Local Grooves

Excuses for Skipping
Excuses for Skipping (Holly Park Music)

"When it gets too much, sometimes I think too much, but you told me to think about that later," Linda Moody sings on "Kirrie," the first and most instantly likable track on Excuses for Skipping's five-song demo. It sounds like she's followed that advice around for a while – you can feel the magnetic pull in a long-gone relationship that's still dragging the singer off-center years down the line. A haunted-sounding guitar trails along behind her vocals, and its moody romanticism makes me think of Versus circa Stars Are Insane as well as the light-and-dark harmonies of the Butchies.

Moody and Tammy Fortin – who trade off on vocals, keyboards, and bass – are former members of Blue Gum Art, joined here by Chip Dalby on drums. Excuses for Skipping carries forward that band's penchant for pretty pop harmonies and catchy guitar lines, with considerably less emphasis on the folk rock. You could dance to some of these songs. Or you could just mull over the past: many tracks suggest nights spent bingeing on old high school diaries, offering consolation for the shy, nostalgic, heartachy set. Excuses for Skipping perform at the Rock and Roll Spelling Bee (in which this writer is a contestant) Wed/22, El Rio, S.F. (415) 282-3325. (Lynn Rapoport)

Slow Poisoners
Days of the Soft Break (Heyday)

The wry, literate, multi-instrumentalist polymaths of the Slow Poisoners have turned in a pleasing bit of pop song craft with their latest disc, Days of the Soft Break. It's a dense but breezy piece of work, full of delightful and carefully wrought details. Bracing harmonies? Yep. Big, sweeping pop hooks? For sure. Masterful horn-section arrangements? Si. Really excellent Mellotron samples? Dude, right on!

+--

• [PROBLEMS AND TASKS]:
• 1. Decide whether each statement below agrees with the music reviews, answering yes or no and quoting the deciding words of the reviews: (a) the Excuses for Skipping recording is a demo of five songs; (b) Chip Dalby was formerly a member of Blue Gum Art; (c) Days of the Soft Break was released on Holly Park Music.
• 2. Compose a continuation of the music reviews, beginning immediately after their final sentence.

• [RECORD EXTRACTS]:
+--

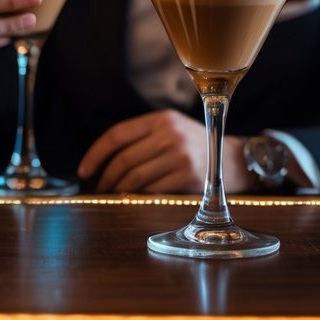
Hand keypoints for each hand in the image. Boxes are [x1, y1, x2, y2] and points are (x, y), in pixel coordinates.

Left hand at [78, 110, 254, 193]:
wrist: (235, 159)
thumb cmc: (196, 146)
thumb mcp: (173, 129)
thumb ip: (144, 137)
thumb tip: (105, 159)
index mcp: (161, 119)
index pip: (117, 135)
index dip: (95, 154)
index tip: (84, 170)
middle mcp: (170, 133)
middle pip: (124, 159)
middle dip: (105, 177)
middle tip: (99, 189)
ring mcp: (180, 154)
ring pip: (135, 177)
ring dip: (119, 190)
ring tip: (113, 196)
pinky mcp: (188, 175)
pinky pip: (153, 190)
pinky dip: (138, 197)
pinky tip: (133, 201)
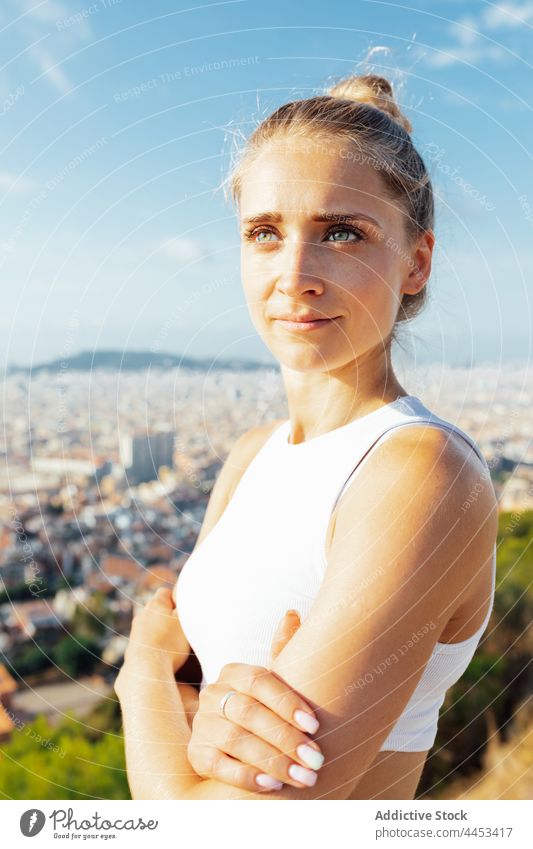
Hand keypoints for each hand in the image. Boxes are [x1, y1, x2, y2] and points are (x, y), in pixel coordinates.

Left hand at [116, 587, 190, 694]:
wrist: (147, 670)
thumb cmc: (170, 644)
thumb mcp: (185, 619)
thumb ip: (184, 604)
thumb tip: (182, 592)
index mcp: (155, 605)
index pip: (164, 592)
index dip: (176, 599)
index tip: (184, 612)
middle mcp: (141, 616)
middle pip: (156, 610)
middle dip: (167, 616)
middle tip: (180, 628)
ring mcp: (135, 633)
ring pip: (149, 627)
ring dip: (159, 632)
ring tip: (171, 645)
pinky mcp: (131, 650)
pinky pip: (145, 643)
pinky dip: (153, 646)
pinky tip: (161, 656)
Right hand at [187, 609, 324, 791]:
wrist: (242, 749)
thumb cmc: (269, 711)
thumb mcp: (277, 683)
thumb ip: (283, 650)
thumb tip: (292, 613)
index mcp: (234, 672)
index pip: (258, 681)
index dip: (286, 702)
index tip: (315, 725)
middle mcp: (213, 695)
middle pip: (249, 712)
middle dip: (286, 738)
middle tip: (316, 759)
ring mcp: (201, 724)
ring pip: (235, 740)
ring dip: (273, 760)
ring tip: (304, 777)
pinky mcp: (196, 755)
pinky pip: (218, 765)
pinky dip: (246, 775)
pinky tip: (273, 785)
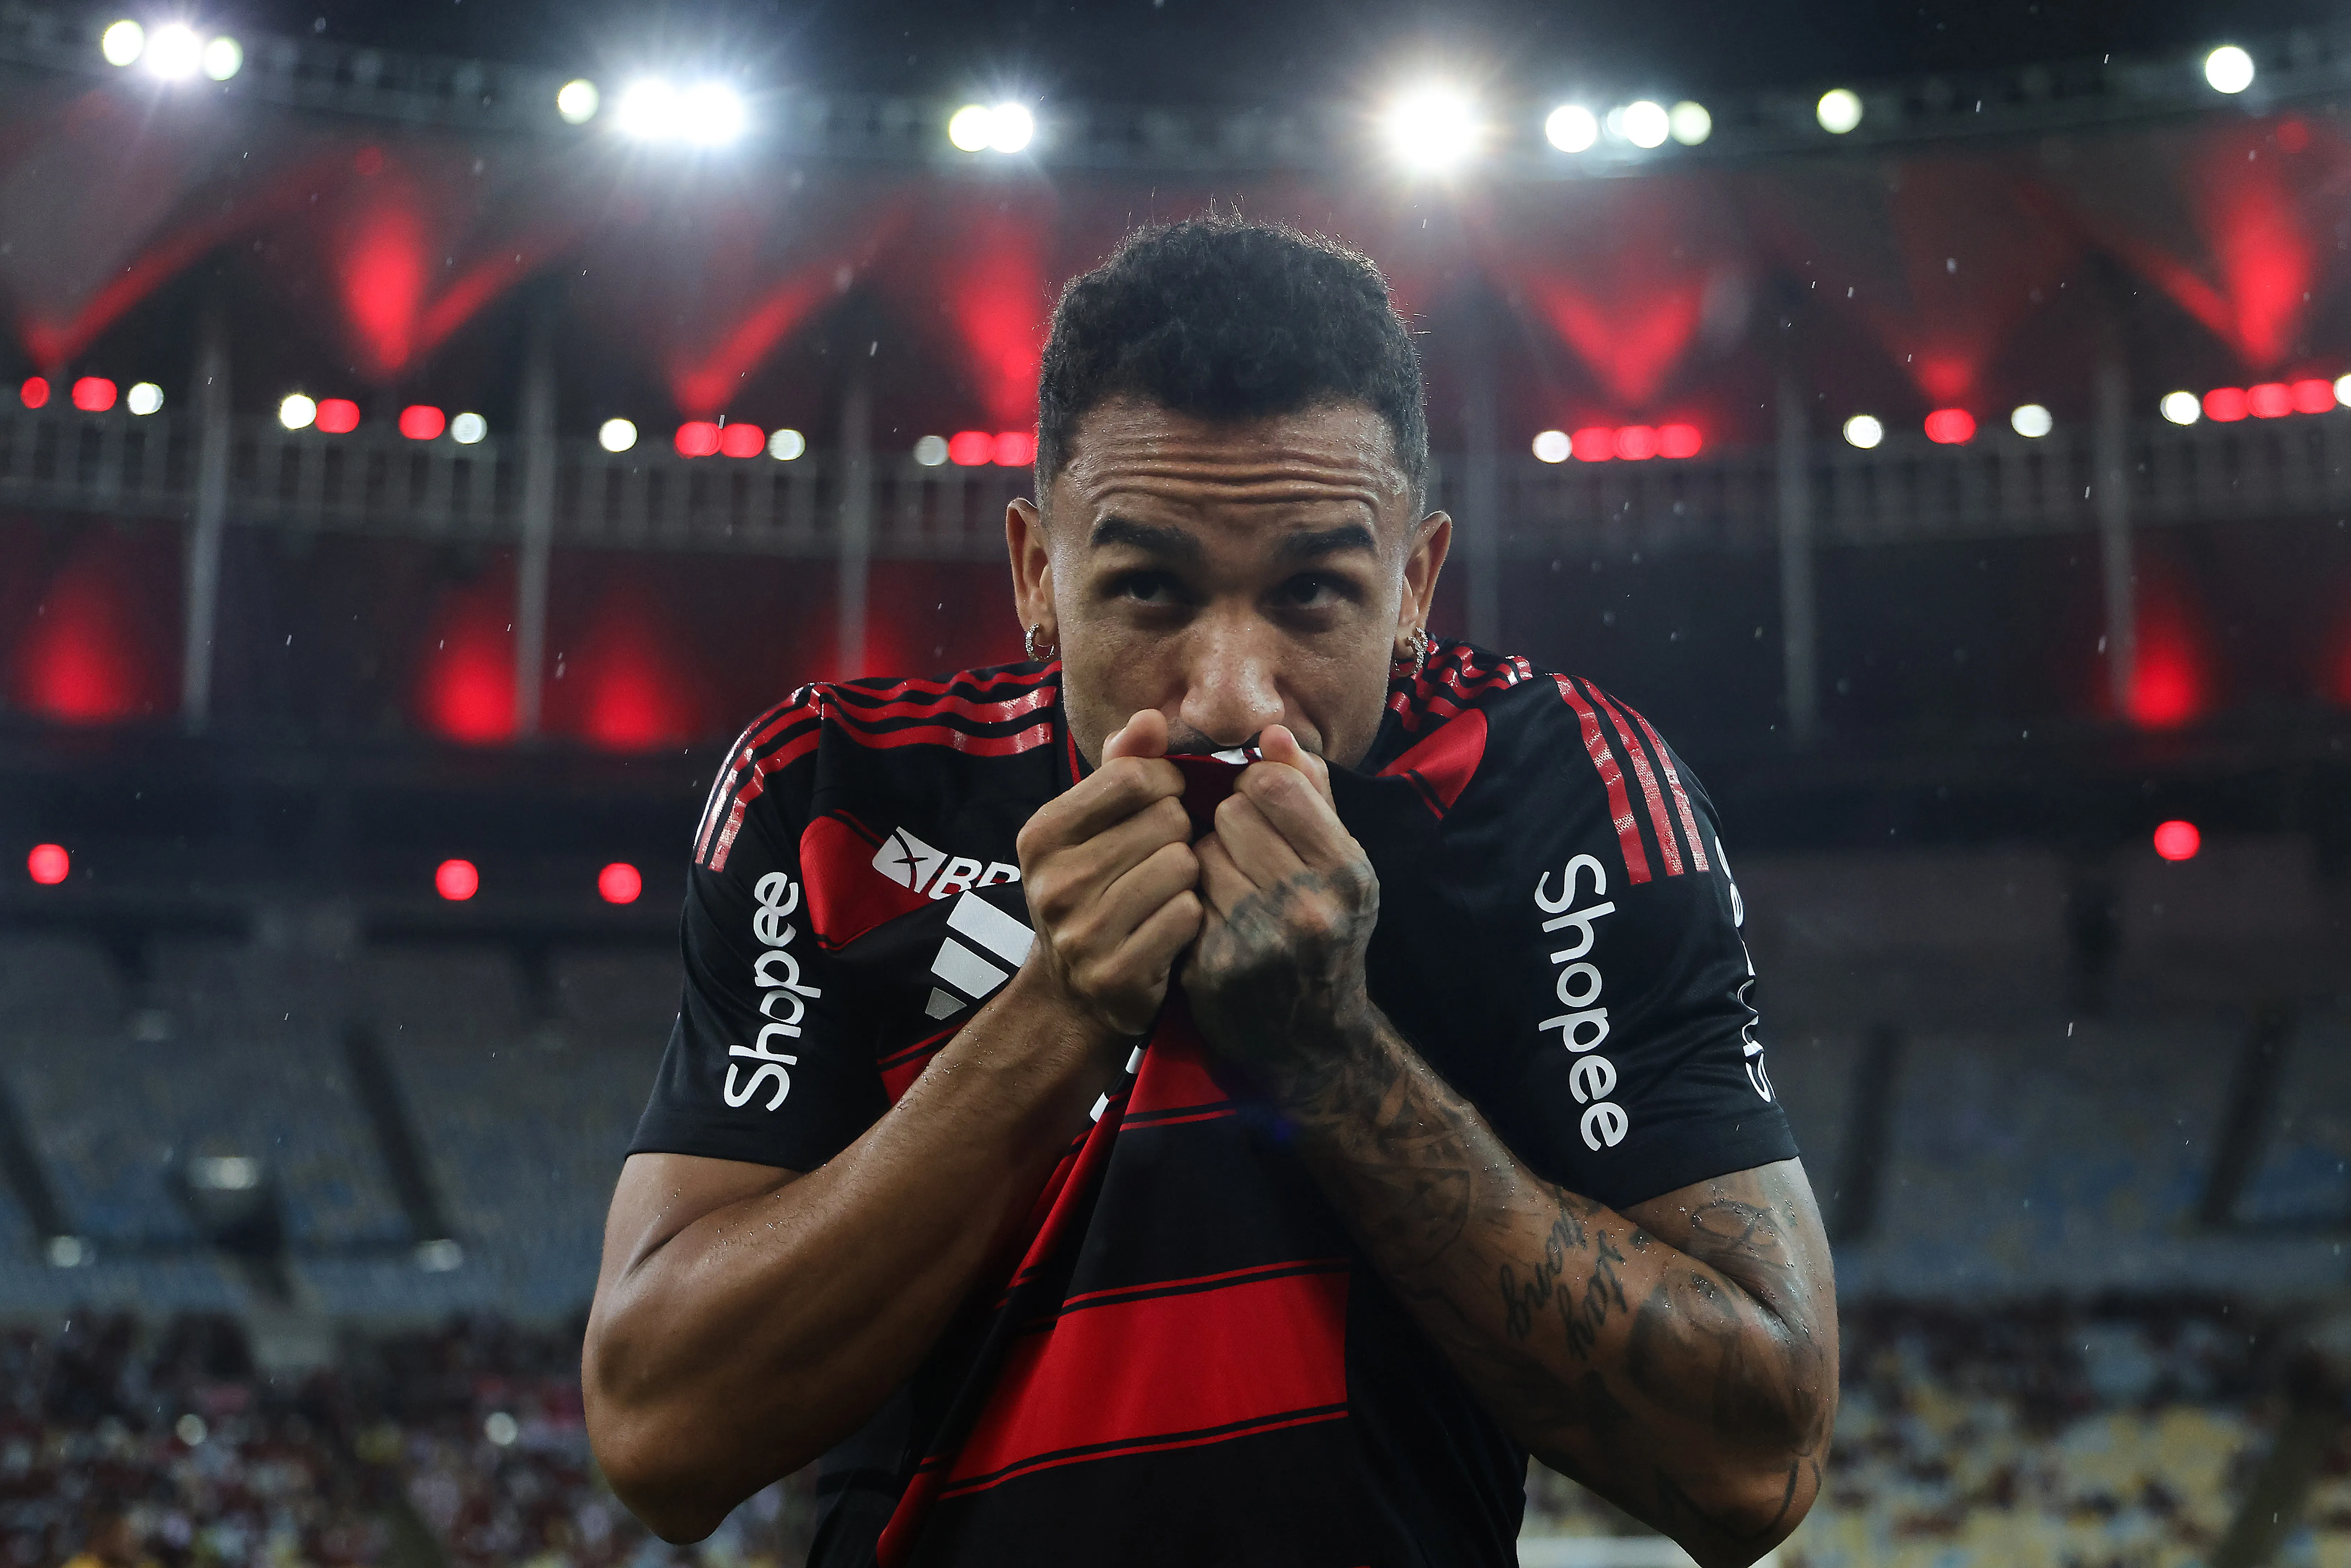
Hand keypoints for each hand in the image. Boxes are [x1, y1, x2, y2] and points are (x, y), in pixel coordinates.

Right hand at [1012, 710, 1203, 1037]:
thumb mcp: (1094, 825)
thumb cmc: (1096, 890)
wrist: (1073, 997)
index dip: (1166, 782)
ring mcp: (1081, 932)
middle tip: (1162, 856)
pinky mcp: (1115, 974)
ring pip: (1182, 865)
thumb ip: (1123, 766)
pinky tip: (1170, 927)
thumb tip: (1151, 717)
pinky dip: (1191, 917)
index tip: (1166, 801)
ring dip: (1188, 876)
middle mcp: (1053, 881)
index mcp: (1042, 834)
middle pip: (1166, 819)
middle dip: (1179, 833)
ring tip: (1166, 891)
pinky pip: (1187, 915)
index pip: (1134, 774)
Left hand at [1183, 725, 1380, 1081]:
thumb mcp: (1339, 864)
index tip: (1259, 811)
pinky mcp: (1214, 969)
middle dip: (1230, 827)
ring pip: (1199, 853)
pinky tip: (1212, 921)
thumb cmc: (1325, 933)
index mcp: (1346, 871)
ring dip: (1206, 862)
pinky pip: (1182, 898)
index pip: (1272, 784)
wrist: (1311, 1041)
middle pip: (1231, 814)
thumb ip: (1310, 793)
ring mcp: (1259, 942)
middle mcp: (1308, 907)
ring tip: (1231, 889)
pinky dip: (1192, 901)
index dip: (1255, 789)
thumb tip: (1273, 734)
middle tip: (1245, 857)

+--

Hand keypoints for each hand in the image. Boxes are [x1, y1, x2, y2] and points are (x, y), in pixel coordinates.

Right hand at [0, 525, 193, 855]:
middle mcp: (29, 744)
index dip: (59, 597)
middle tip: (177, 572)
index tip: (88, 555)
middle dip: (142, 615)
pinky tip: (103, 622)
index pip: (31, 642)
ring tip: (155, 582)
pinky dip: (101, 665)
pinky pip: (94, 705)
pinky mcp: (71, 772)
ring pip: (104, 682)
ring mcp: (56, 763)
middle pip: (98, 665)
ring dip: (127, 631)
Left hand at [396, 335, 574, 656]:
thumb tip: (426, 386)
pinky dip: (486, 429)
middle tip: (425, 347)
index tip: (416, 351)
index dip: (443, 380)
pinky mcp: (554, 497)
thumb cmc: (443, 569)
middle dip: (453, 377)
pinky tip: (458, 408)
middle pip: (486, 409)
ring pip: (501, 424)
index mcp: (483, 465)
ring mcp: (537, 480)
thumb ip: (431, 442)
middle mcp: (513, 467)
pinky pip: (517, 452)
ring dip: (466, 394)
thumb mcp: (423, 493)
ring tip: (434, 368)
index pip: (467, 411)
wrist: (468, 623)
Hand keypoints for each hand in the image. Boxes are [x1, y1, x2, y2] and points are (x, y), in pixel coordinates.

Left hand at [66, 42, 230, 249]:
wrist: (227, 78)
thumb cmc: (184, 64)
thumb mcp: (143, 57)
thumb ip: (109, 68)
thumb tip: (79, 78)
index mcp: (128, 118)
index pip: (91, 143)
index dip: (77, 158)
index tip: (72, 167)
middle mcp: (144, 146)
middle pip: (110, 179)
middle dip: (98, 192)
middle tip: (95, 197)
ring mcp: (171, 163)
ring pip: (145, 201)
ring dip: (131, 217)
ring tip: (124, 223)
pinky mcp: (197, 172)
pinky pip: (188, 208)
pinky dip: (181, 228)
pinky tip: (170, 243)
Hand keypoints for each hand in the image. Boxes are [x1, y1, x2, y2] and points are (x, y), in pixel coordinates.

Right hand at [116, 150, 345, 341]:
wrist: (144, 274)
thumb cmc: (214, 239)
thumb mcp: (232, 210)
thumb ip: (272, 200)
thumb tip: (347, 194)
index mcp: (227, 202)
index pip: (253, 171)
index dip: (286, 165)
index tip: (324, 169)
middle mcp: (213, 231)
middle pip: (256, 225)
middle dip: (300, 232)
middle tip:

+--

• [RESULTS FOR EACH TASK]:
• 1.
(a) Yes: "the first and most instantly likable track on Excuses for Skipping's five-song demo."
(b) No: "Moody and Tammy Fortin – who trade off on vocals, keyboards, and bass – are former members of Blue Gum Art, joined here by Chip Dalby on drums."
(c) No: "Days of the Soft Break (Heyday)".

• 2.
Stylistically, this record is all over the map, though it mostly eschews the louder, scarier, weirder side of the tracks, instead picking apart pop clichés with earnest, winking, and occasionally perverse abandon. Twenty minutes alone in a room with a stereo and this platter will bring you flavorful psychedelia ("Strange Things Happening"), swingin' action music ("Tomorrow Man"), certifiable smash-hit pop ("Days of the Soft Break"), and sincere indie rock ("The God that Failed"). All this plus interesting chords, ace musicianship, and a grab bag of instrumental treats – big piano, hot guitar solos, even a harpsichord.

The CD as a whole is quite accomplished, but I'm most intrigued by what the Poisoners might do next. The band are cohesive and strong, and frontperson Andrew Poisoner's cheerfully ghoulish "penny dreadful" aesthetic (for a glimpse of the weird, try his self-published comic, Ogner Stump's 1,000 Sorrows) seems respectfully subordinated to the collective achievement of the ensemble. The Slow Poisoners are a band in motion, and their next stop is sure to be even more of a treat. Slow Poisoners play Oct. 30, Make-Out Room, S.F. (415) 648-2888. (Josh Wilson)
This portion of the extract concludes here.